Enfim, graças à visão da Dr.ª Zilda Arns e ao trabalho de milha-res de voluntárias, conseguiu-se que, nas comunidades atendidas pela Pastoral da Criança, a taxa de mortalidade infantil descesse dos mais de 100 óbitos por cada mil crianças, nos anos 70, para os 11 óbitos por cada mil crianças, actualmente. Um autêntico milagre!

Do Brasil o “milagre” internacionalizou-se, primeiro para a América Latina, depois para os países africanos de língua portuguesa e hoje em dia chega a quase trinta países do mundo, mesmo nos distantes Filipinas e Timor-Leste. Por isso mesmo, a própria organização foi várias vezes nomeada para Prémio Nobel da Paz. Quem sabe, o pouco protagonismo político da Pastoral não a tenha impedido de ganhar esse galardão, mas a Dr.ª Zilda, determinada como estava a potencializar o trabalho de combate à mortalidade e à desnutrição infantis no país mais pobre da América Latina, acabou por ter a coroa mais importante de todas: estava junto dos pobres e com eles se identificou tanto que acabou por deixar, junto deles, a sua vida, num fatídico final de tarde, na capital haitiana de Port-au-Prince.

“São sempre os mais pobres que sofrem mais”
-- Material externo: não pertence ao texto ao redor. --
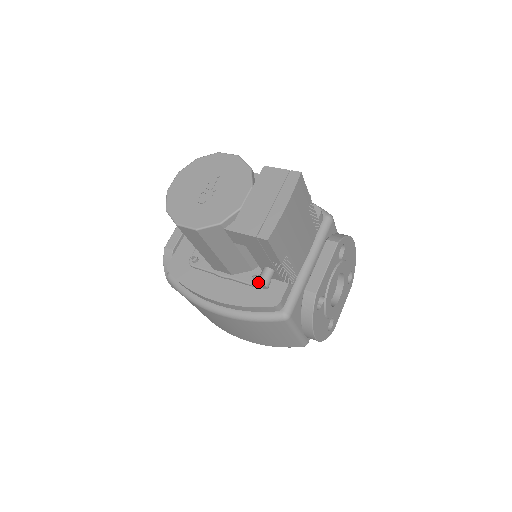
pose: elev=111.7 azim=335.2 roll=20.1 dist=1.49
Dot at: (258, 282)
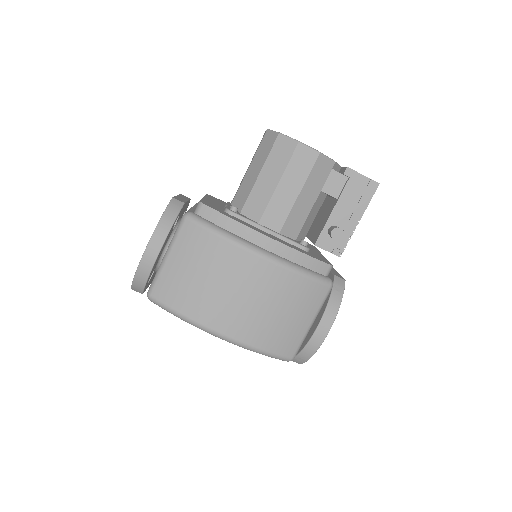
Dot at: occluded
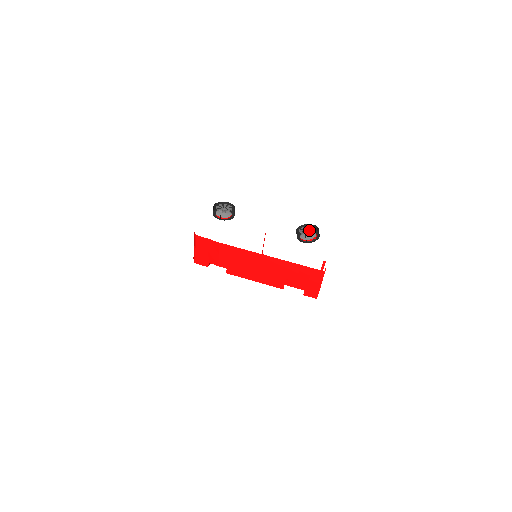
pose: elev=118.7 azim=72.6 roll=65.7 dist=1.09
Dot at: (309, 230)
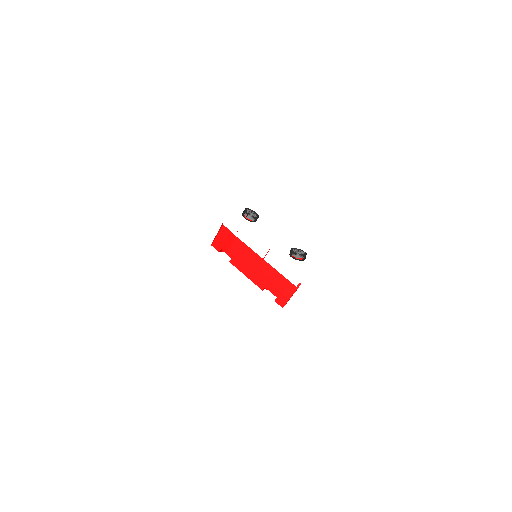
Dot at: (300, 252)
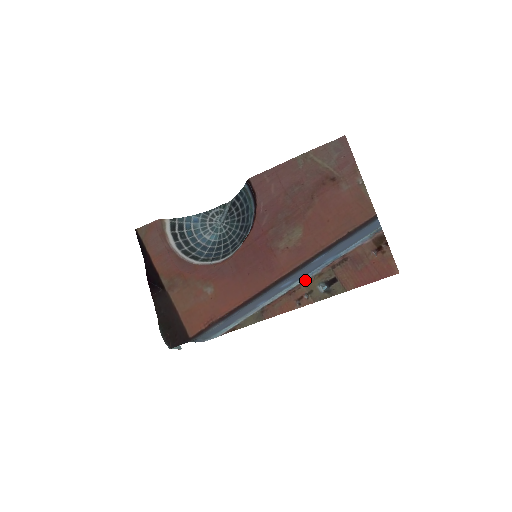
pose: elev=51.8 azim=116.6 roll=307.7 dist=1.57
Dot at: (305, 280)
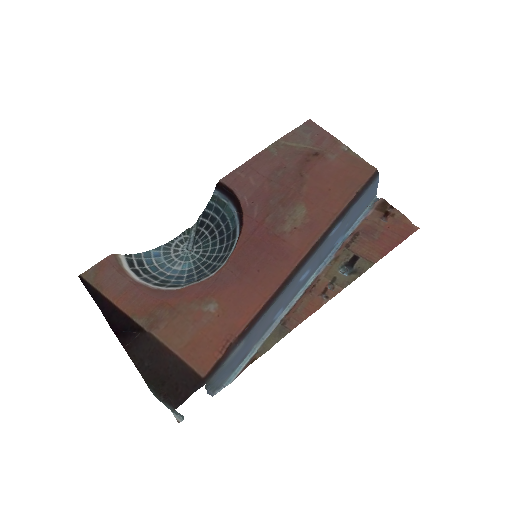
Dot at: (320, 272)
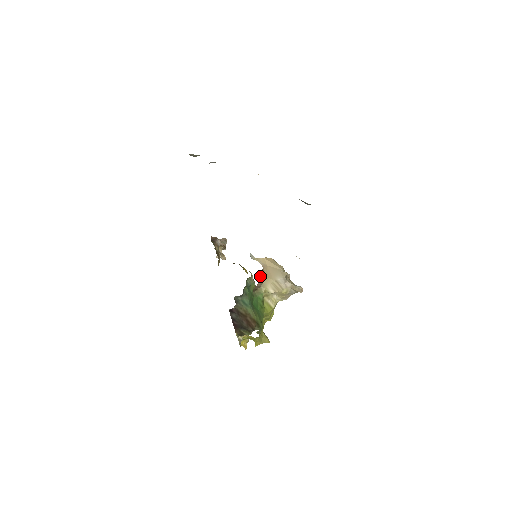
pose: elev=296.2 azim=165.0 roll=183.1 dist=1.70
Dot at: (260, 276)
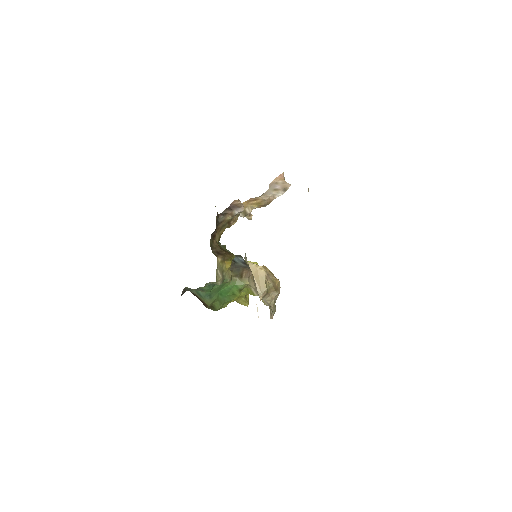
Dot at: occluded
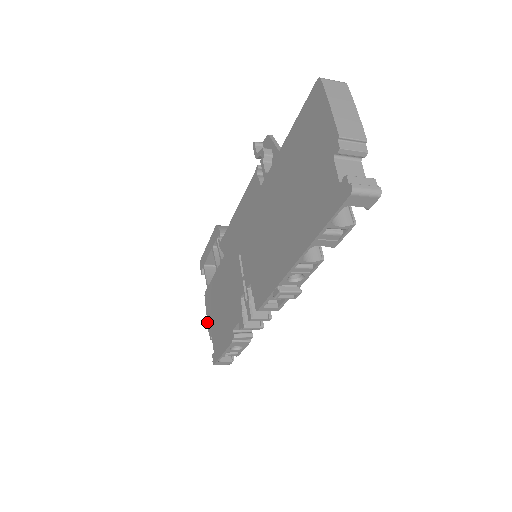
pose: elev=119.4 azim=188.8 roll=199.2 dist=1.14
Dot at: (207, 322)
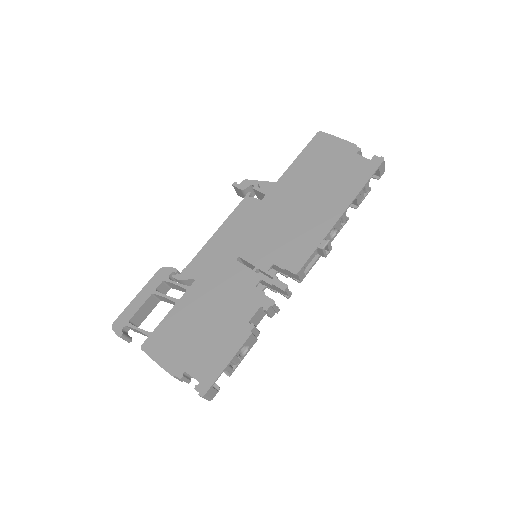
Dot at: (163, 368)
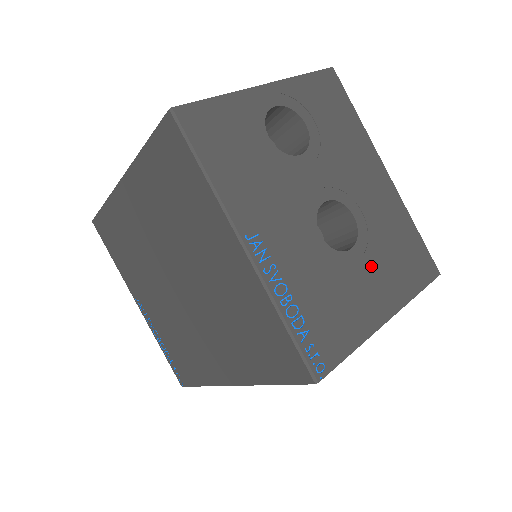
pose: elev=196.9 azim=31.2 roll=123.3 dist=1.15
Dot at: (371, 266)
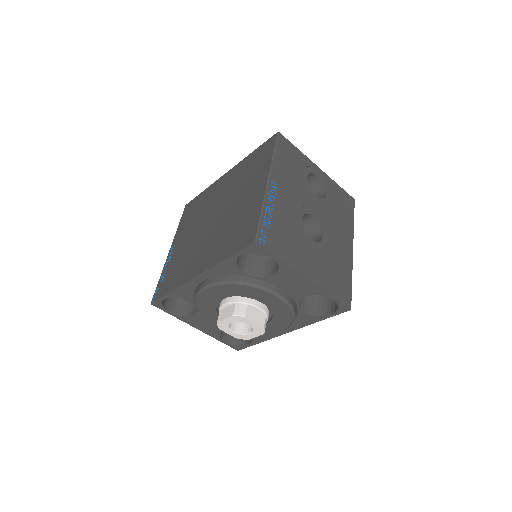
Dot at: (316, 256)
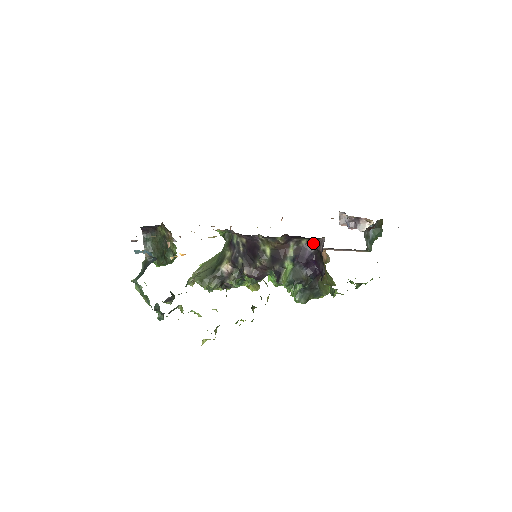
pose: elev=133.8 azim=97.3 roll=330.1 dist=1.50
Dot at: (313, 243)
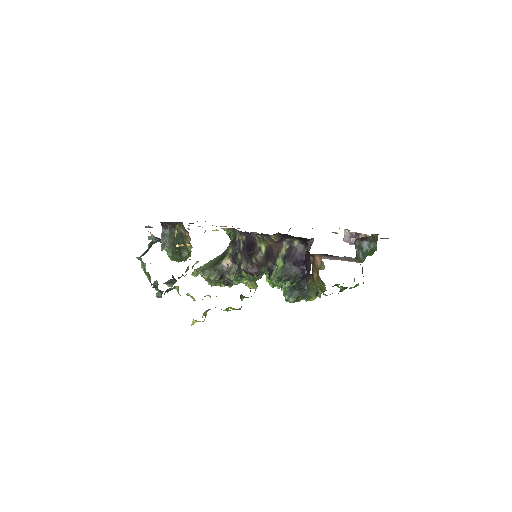
Dot at: (304, 245)
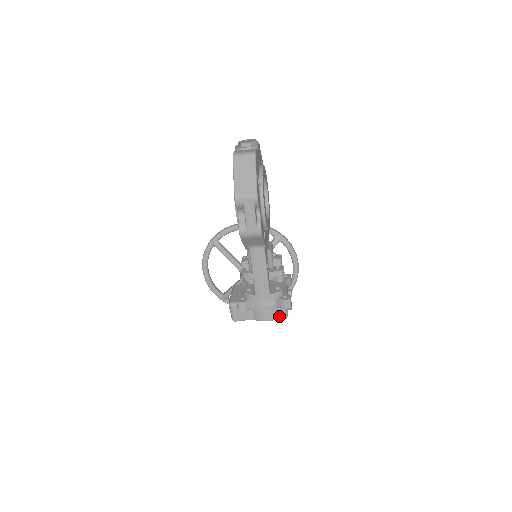
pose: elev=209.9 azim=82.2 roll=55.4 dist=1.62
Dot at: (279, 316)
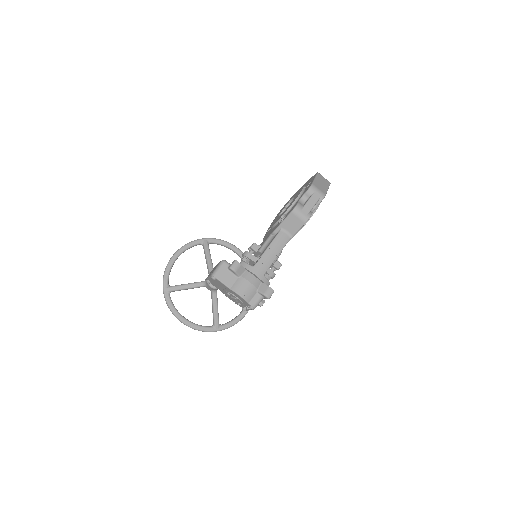
Dot at: (251, 301)
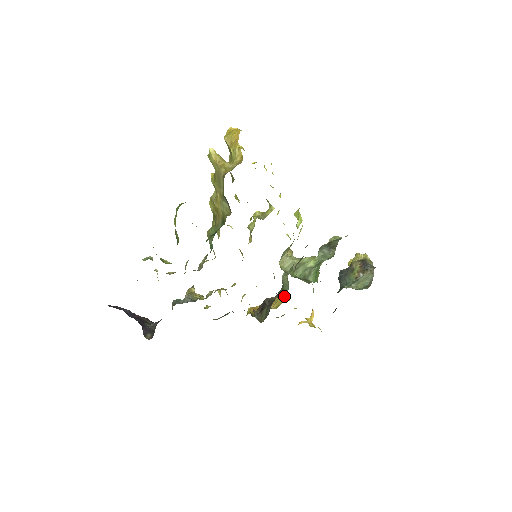
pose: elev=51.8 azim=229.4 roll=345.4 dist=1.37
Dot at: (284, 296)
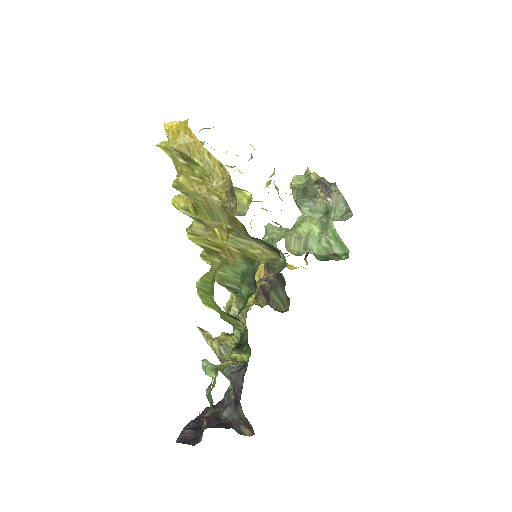
Dot at: occluded
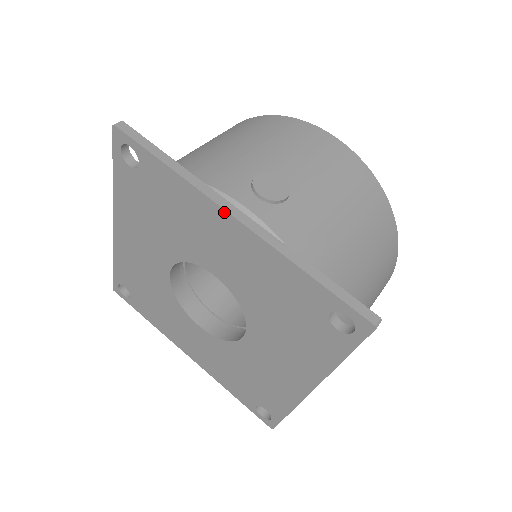
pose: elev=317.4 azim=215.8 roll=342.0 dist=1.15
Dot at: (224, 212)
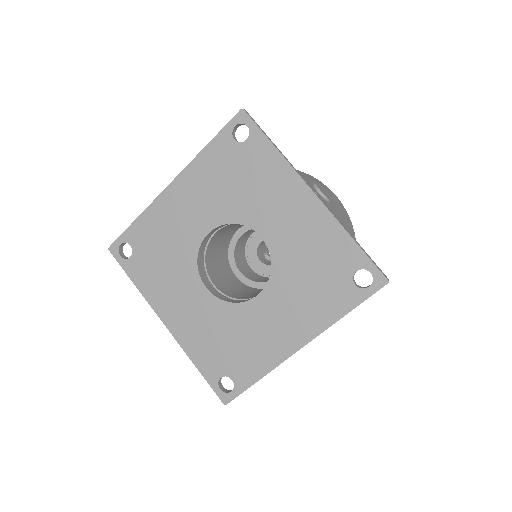
Dot at: (306, 187)
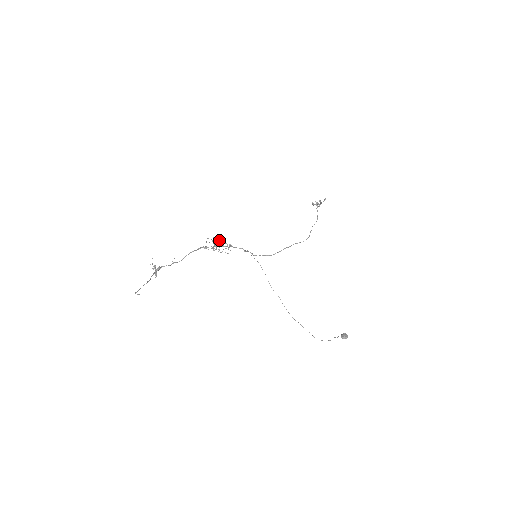
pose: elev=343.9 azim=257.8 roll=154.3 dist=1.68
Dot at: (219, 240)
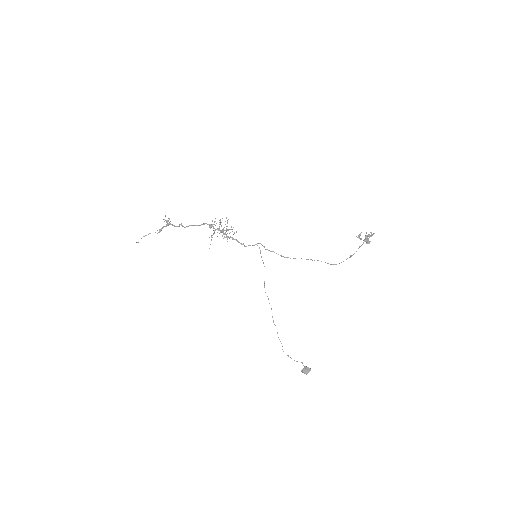
Dot at: occluded
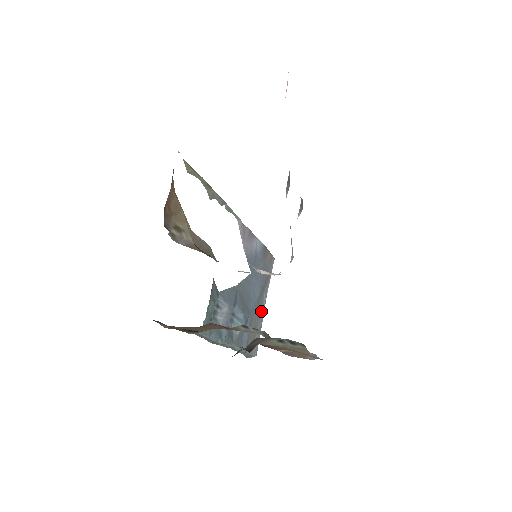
Ouvi, como faço regularmente, uma crónica radiofónica do jornalista Fernando Alves, desta vez a propósito do sismo no Haiti. Discorria sobre o facto da pobreza “atrair o desastre” e insurgia-se contra o esquecimento a que são votados os países mais pobres do mundo. Na verdade, muitos de nós nos perguntamos – como a declaração da ONG Oxfam, em Espanha, a que o jornalista fazia referência – “porque é que são sempre os mais pobres da Terra aqueles que sofrem as piores consequências das catástrofes naturais?”. A resposta é clara: porque na maioria das situações, a pobreza torna os povos mais vulneráveis e porque nós, nos países ditos mais desenvolvidos, permitimos que o sistema económico vigente continue a aprofundar a exclusão e a adiar opções que possam trazer mais justiça e igualdade.

Por tudo isto, é necessário aproveitar a mediatização do terramoto no Haiti para agitar consciências, para fixarmos os nossos olhos nos inconformados que, como a Dr.ª Zilda Arns, dão a sua vida para que os pobres sejam ouvidos e para que a sua existência seja mais digna. Há que seguir-lhes o exemplo, já! Pois como disse o seu irmão, Dom Paulo Arns, ao saber da morte da sua irmã: “Não é hora de perder a esperança”.